» **Énoncé**
Reproduisez sans rien changer le passage du texte sur le courrier du dimanche qui commence aux mots « Que, dans ce » et s'arrête après « enlève ses cliens. ».

» **Texte de la page**
Que, dans ce soulèvement des classes moyennes en faveur du dimanche, tout n’ait pas été pour la gloire de Dieu ; que d’honnêtes marchands de pieux tradesmen, qui tiennent à faire bien leurs affaires dans ce monde, tout en les préparant dans l’autre, aient fait réflexion que le nouvel arrangement postal profiterait surtout au spéculateur qui veut des nouvelles, fût-ce au prix de son ame, ou donnerait aux affaires d’un concurrent peu scrupuleux sur le dimanche l’avantage d’un jour de plus ; je ne le sais pas certainement, je le crois. Mais qu’importe encore ? La plus innocente condition que nous puissions mettre à nos vertus, c’est assurément qu’elles ne profitent pas aux vices des autres. Il faut être bien parfait pour trouver mauvais qu’un honnête marchand ne soit pas bien aise de prier, tandis que son concurrent lui enlève ses cliens.

» **Données recueillies**
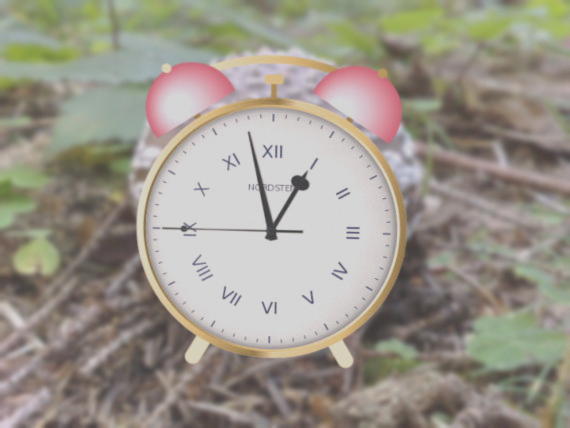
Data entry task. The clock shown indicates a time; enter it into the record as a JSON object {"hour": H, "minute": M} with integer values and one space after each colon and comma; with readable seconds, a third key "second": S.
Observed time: {"hour": 12, "minute": 57, "second": 45}
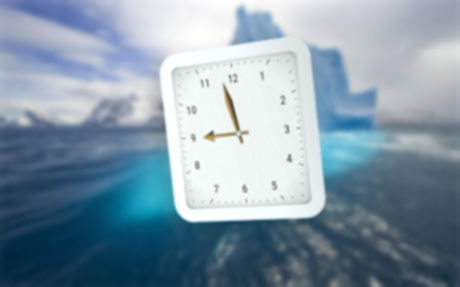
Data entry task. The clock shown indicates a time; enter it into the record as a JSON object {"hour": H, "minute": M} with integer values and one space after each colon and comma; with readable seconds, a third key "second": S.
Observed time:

» **Corrigé**
Que, dans ce soulèvement des classes moyennes en faveur du dimanche, tout n’ait pas été pour la gloire de Dieu ; que d’honnêtes marchands de pieux tradesmen, qui tiennent à faire bien leurs affaires dans ce monde, tout en les préparant dans l’autre, aient fait réflexion que le nouvel arrangement postal profiterait surtout au spéculateur qui veut des nouvelles, fût-ce au prix de son ame, ou donnerait aux affaires d’un concurrent peu scrupuleux sur le dimanche l’avantage d’un jour de plus ; je ne le sais pas certainement, je le crois. Mais qu’importe encore ? La plus innocente condition que nous puissions mettre à nos vertus, c’est assurément qu’elles ne profitent pas aux vices des autres. Il faut être bien parfait pour trouver mauvais qu’un honnête marchand ne soit pas bien aise de prier, tandis que son concurrent lui enlève ses cliens.